Now the gloves are off, and Barack Obama has openly criticized Turkey for not having ramped up the capacity it needs to prevent the influx of foreign fighters into Syria. At a State Department briefing a month ago, it was stated that Turkey was the main transit route for more than 22,000 fighters who have joined extremist organizations, mostly ISIL, in Syria. As a senior State Department official concluded: “Turkey wants to get a handle on this.”
There is also abundant evidence of Turkey’s cooperation with ISIL, the Al Nusra Front, Ahrar al-Sham and other extremist groups, militarily, logistically and financially, and the role played by Turkey’s National Intelligence Organization (MIT), whose head, Hakan Fidan, was handpicked by Erdogan for the job.
In August 2012 Davutoglu called on the U.N. Security Council to establish a safe zone in Syria for refugees, which would also have meant a no-fly zone, but without success. NATO’s Secretary-General, Jens Stoltenberg, has also stated that Turkey’s proposal is not on NATO’s agenda. Nevertheless, Davutoglu continues to revisit the idea, and once again the U.S. has refused to be drawn.
The reason the issue has arisen is because ISIL has been driven from the Syrian border town of Tel Abyad by the Kurdish PYG (People’s Protection Units), the military wing of Syria’s Democratic Union Party (PYD), backed by U.S. air support. Erdogan, who has equated the PYD with Turkey’s PKK (Kurdistan Workers’ Party) as a terrorist organization, has declared Turkey will never allow the establishment of a Kurdish state in northern Syria, “no matter what the cost.”
Davutoglu, who is the leader of an interim AKP government, is prepared to take “the necessary measures” to prevent this, which could include a cross-border operation to create a buffer zone on the Syrian side, which would drive a wedge between two of the three autonomous cantons the PYD has already established.
The Turkish military has warned against the international repercussions of such a move, and the risk that Turkish forces would face a clash with the PYG, ISIL and Syrian government forces. The PKK’s military commander, Murat Karayilan, has also warned that a decision to attack the Kurdish cantons would amount to an attack on all Kurdish people. “Such an intervention would be an intervention that takes Turkey to civil war.”

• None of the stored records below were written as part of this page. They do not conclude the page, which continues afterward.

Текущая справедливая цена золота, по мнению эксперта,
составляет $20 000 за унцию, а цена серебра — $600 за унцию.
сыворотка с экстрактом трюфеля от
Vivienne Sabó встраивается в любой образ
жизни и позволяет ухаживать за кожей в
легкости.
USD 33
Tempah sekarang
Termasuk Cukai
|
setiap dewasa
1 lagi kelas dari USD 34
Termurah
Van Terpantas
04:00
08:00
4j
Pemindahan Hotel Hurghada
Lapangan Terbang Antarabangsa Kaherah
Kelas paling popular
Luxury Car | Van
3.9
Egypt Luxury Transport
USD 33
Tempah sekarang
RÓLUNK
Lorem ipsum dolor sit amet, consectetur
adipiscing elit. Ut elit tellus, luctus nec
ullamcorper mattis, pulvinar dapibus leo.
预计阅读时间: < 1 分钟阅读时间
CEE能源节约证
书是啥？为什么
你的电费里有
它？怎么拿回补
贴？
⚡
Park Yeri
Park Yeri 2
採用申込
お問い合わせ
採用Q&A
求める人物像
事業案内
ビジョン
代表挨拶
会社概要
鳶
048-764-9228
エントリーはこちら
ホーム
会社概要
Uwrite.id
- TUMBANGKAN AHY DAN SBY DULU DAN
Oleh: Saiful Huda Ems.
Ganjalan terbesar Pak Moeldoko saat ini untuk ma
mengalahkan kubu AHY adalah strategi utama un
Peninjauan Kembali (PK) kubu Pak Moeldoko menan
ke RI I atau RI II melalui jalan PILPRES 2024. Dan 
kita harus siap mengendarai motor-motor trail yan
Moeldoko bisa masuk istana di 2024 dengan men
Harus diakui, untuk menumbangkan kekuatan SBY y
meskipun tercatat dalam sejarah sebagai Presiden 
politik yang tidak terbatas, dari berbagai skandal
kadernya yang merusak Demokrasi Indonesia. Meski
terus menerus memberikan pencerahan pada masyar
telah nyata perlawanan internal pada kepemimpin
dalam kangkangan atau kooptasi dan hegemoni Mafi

However, Davutoglu has ruled out immediate plans for an incursion into Syria. Now he has to form a coalition government, either with the secular CHP (Republican People’s Party) or the nationalist MHP (Nationalist Movement Party), which is adamantly opposed to the Kurdish peace process and supports the idea of a safe zone in Syria.
Erdogan’s last hope is the failure to form a coalition or the coalition’s collapse, which will lead to a new election and the possibility of regaining control of events. In a tape of a national security meeting leaked before Turkish local elections in March last year, Foreign Ministry Undersecretary Feridun Sinirlioglu complained that national security had become the tool of common, cheap domestic policy. The risk still remains.
Robert Ellis is a regular commentator on Turkish affairs in the Danish and international press.